The processing power and memory requirements of implementing an FIR filter can be reduced by using a pseudo-FIR-filter. When an error indication is received, the event is stored in a bin. After receipt of an error indication, no further indications are detected until a first time period has passed, thereby providing a window of time within which further errors caused by a single burst of interference will not be detected. When an error has been stored in the bin for a time exceeding a second error window time period, the event is removed from the bin.
When all slots in the bin contain error indications, the quality of communications on the channel is considered inadequate. Multiple alerts can indicate differing channel conditions by analyzing the distribution of error events over the error window time period. If the error indications are distributed somewhat evenly throughout the second time period, the channel may be deemed poor, with a corresponding indication being provided. However, if the error indications are heavily weighted toward the most recent part of the error window time period, the channel may be considered to have recently become unusable, and a different indication is provided.

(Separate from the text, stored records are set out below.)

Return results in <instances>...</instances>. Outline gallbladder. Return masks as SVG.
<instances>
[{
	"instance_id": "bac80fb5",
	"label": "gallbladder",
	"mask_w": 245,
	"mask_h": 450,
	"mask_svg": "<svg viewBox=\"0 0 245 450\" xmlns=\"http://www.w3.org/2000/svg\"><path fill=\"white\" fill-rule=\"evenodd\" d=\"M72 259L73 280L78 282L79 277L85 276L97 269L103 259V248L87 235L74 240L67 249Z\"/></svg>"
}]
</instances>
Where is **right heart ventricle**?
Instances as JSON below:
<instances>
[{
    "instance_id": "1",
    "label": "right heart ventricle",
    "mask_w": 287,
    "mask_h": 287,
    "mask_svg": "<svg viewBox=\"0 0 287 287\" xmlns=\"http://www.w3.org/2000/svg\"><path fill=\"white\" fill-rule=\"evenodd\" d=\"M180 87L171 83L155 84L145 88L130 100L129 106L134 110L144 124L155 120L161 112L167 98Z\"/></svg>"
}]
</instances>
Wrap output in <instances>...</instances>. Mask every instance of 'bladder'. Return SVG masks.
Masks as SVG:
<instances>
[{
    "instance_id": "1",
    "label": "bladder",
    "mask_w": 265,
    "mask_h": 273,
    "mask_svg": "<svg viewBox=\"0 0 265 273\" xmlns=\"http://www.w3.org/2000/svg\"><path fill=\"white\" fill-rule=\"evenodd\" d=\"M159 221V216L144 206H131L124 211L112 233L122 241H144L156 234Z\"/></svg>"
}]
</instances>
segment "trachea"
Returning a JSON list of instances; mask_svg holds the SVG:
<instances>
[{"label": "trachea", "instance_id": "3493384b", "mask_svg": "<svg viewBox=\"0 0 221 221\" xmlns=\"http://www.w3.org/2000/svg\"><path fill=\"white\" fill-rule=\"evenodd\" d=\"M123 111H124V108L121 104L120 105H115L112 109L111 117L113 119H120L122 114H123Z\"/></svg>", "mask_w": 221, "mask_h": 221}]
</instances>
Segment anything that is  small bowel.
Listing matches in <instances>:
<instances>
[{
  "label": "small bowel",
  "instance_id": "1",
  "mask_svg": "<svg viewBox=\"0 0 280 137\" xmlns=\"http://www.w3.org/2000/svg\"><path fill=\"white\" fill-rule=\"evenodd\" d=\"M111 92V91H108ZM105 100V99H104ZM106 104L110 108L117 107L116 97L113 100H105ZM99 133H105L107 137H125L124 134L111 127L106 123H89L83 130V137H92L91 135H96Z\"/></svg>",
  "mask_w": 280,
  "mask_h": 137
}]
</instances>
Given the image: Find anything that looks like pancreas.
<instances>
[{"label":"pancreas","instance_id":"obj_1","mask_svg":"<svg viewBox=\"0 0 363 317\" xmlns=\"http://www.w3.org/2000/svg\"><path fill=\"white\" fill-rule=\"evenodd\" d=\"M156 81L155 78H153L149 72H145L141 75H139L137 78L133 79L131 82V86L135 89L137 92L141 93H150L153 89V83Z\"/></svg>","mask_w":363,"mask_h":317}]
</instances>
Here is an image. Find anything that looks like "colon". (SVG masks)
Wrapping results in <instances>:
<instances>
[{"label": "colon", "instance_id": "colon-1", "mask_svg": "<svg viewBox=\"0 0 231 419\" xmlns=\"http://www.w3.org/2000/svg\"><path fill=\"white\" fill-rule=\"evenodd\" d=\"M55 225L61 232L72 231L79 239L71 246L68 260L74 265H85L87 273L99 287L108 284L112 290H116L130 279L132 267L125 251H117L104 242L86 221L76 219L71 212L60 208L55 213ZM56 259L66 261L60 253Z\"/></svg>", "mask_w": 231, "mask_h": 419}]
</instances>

The error monitor can account for the strength of the received signal in determining when channel performance becomes inadequate. A receive signal strength indication is provided to the error monitor. When receive signal strength is high, errors would be rare or nonexistent in the absence of interference. Therefore, the bin size and the error burst window time can be reduced, thereby increasing the sensitivity of the monitor to errors. On the other hand, when the received signal strength is low, more errors are expected, and it may be desirable to increase the error threshold before a frequency channel change is performed. Therefore, when the received signal strength is low, the bin size and error burst window time can be increased.